Calado e Falante eram dois irmãos gêmeos e de sua virtude principal não era preciso dizer, que o seu próprio apelido conta. Quando saíram pelo mundo, foram dar a uma fazenda de gado e com eles fez um trato o fazendeiro.
Aquele cujos negócios prosperassem mais, casaria com a sua filha, uma bonita moça, e o outro ficaria trabalhando na fazenda como seu escravo.
- Feito?
- Toque aqui, companheiro.
E assim ficaram. Durante o ano inteiro, o Falante falou, falou e falou, pelos cotovelos, contou prosa com todo o mundo e bem se vê que pouco tempo lhe restava para os negócios. Calado, agia. E calado foi fazendo seus negócios, e juntando dinheiro, até que, vencido o prazo e indo fazer as contas, o fazendeiro viu que teria um Calado como genro e um Falante como escravo.
Mas o Falante não esteve pelos autos, reclamou, e falou, falou, falou, calado ficou. Arranjou uma boa mala cheia de dobrões de cobre, e comprou o irmão. Abriu a boca só para avisar:
- Você fica aqui me ajudando, na fazenda.
Mas Falante recomeçou a falar, e tanto falou que a cunhada pediu:
- Dá um jeito nesse seu irmão. O falatório dele não me deixa sossegar.
Calado emprestou umas mercadorias, mandou selar um cavalo, deu-ao Falante, e Falante partiu. Andou, andou, andou, longe da fazenda muitas e muitas léguas, chegou a um lugar muito deserto, e saiu-lhe ao encontro um temeroso bicho de três cabeças.
- Dize-me, estrangeiro, falou o bicho. Vais me responder a três perguntas. Se o fizeres passarás a salvo.
- E se não responder? - balbuciou Falante, com medo.
- E se não responderes ai de ti. Dize lá: "Com que se parece a metade da lua? Falante retrucou.
- Responde: "Qual é o filho do teu pai e tua mãe que não é teu irmão nem tua irmã?"
Falante, nessa hora em que havia de falar, estava calado.
- E diz ainda: "O que é hoje, foi ontem e será amanhã?
- Quanto tempo me dás?
- Uma hora. Desanimado, o moço sentou-se a um lado, vigiado pelo dragão e pôs-se a chorar.

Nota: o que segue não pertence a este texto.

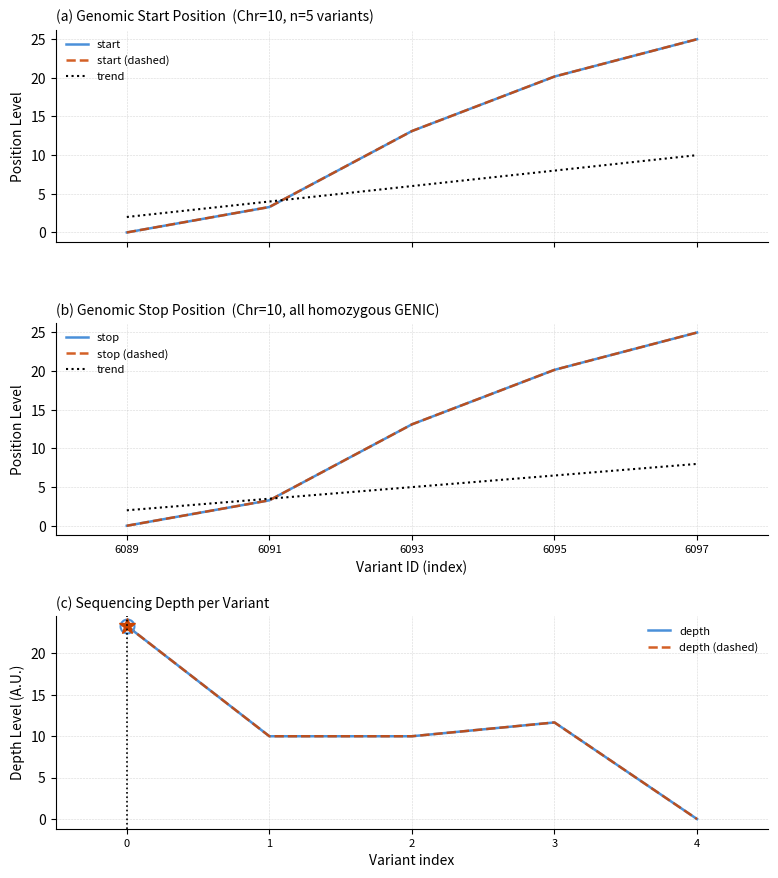

Reading right to left, what are all the values shown in this chart?

start: 25.0	20.2	13.1	3.3	0.0
stop: 25.0	20.2	13.1	3.3	0.0
depth: 0.0	11.7	10.0	10.0	23.3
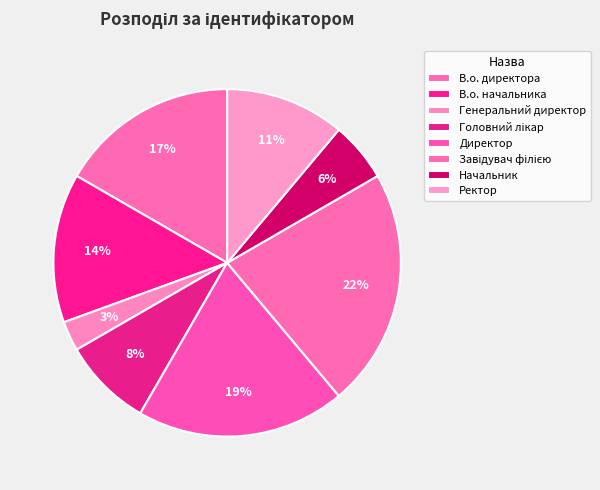

Is there a majority slice in this chart?

No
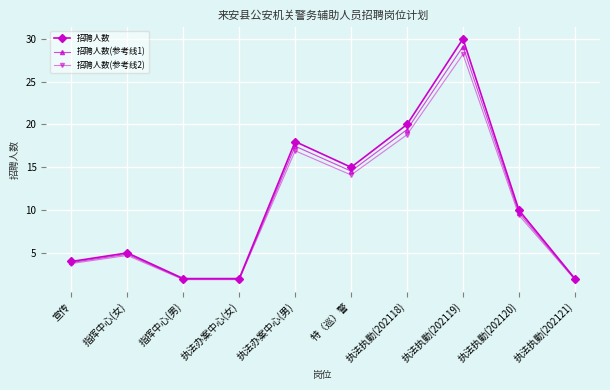

Between 执法办案中心(男) and 执法执勤(202119), which series saw the biggest shift?

招聘人数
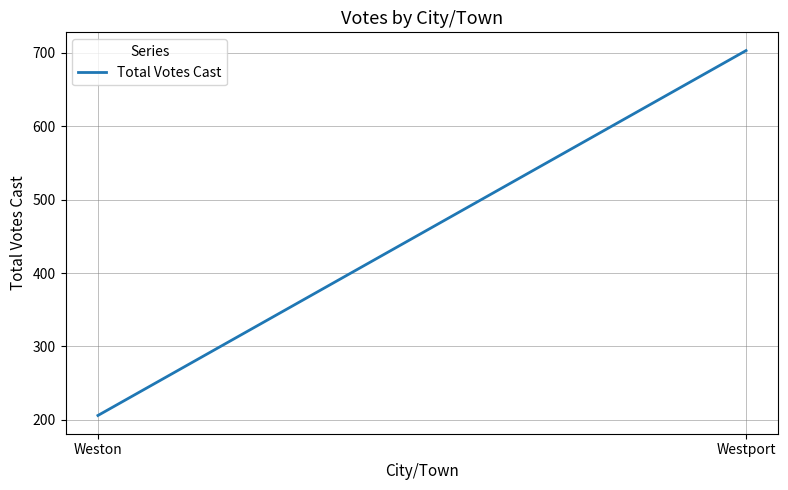

Reading left to right, list all the values displayed in this chart.

Weston=206	Westport=703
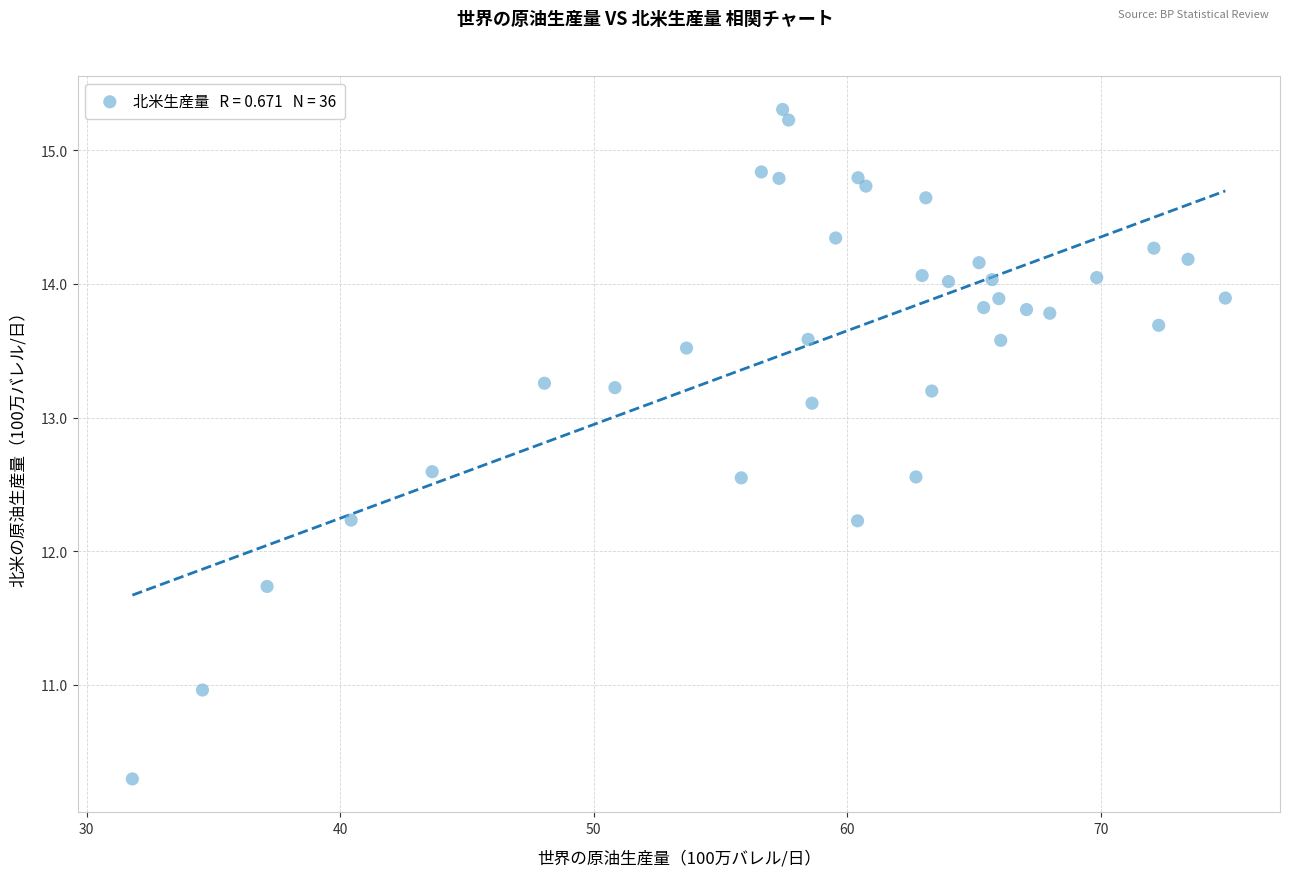

What is the range of X values (max minus min)?

43.1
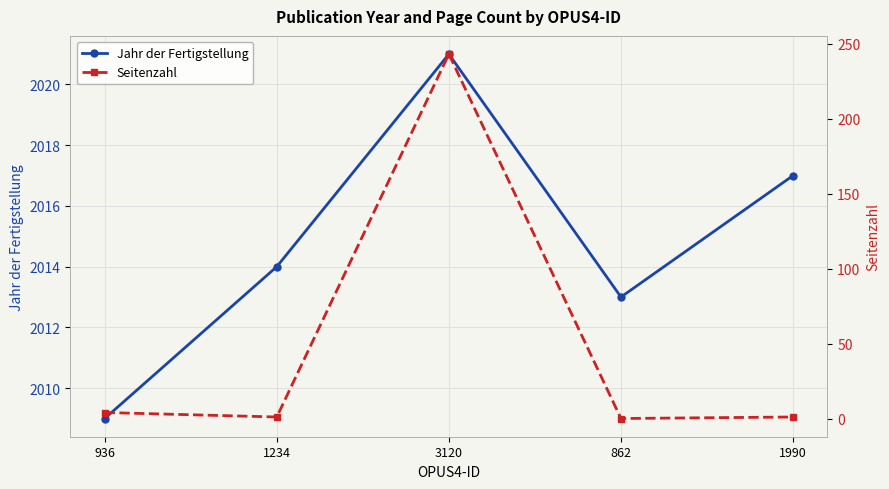

List the series in order of their overall mean, highest first.

Jahr der Fertigstellung, Seitenzahl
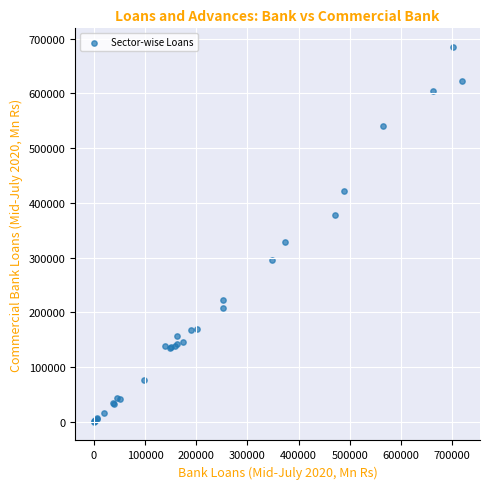

What Y value in the scatter plot is closest to 342269?

327553.1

Nessa hora ouviu um "pacatá" distante de cavalo. Outro infeliz como eu, pensou, e firmando bem a vista, viu que era Calado. Com efeito, o irmão, arrependeu-se de ter mandado embora o Falante, vinha no seu encalço, para buscá-lo.
- Que tem você? perguntou ao alcançar o irmão.
- É esse bicho, - respondeu o irmão - quer que eu responda a três perguntas, e por mais que eu pense e torne a pensar, não sei responder. Só me resta morrer naquela goela horrenda.
- Pede-lhe que faça outra vez as mesmas perguntas, e eu lhe direi ou ouvido e você as responderá. Tomado de novo ânimo, pediu Falante ao dragão:
- Faz de novo as perguntas, que quero ter certeza de como decifrá-las. O dragão repetiu:
- "Com que se parece a metade da lua?"
- Com a outra metade - cochichou o Calado. E Falante falou bem alto, triunfante:
- Com a outra metade. E bum! estourou uma cabeça, dando um susto bruto no Falante. A segunda cabeça perguntou:
- Qual é o filho de teu pai e tua mãe que não é teu irmão nem tua irmã?". Novo cochicho do Calado, e Falante respondeu:
- Sou eu. A cabeça fez uma careta medonha e arrebentou. A terceira cabeça avançou e então disse:
- "O que é hoje, foi ontem e será amanhã?". Calado murmurou, no ouvido do irmão:
- É o dia.
- É o dia - repetiu o Falante, e já foi tratando de tirar a espada, e cortou de um só golpe a cabeça restante.
Mas desse dia em diante, Falante aprendeu a falar só quando era preciso.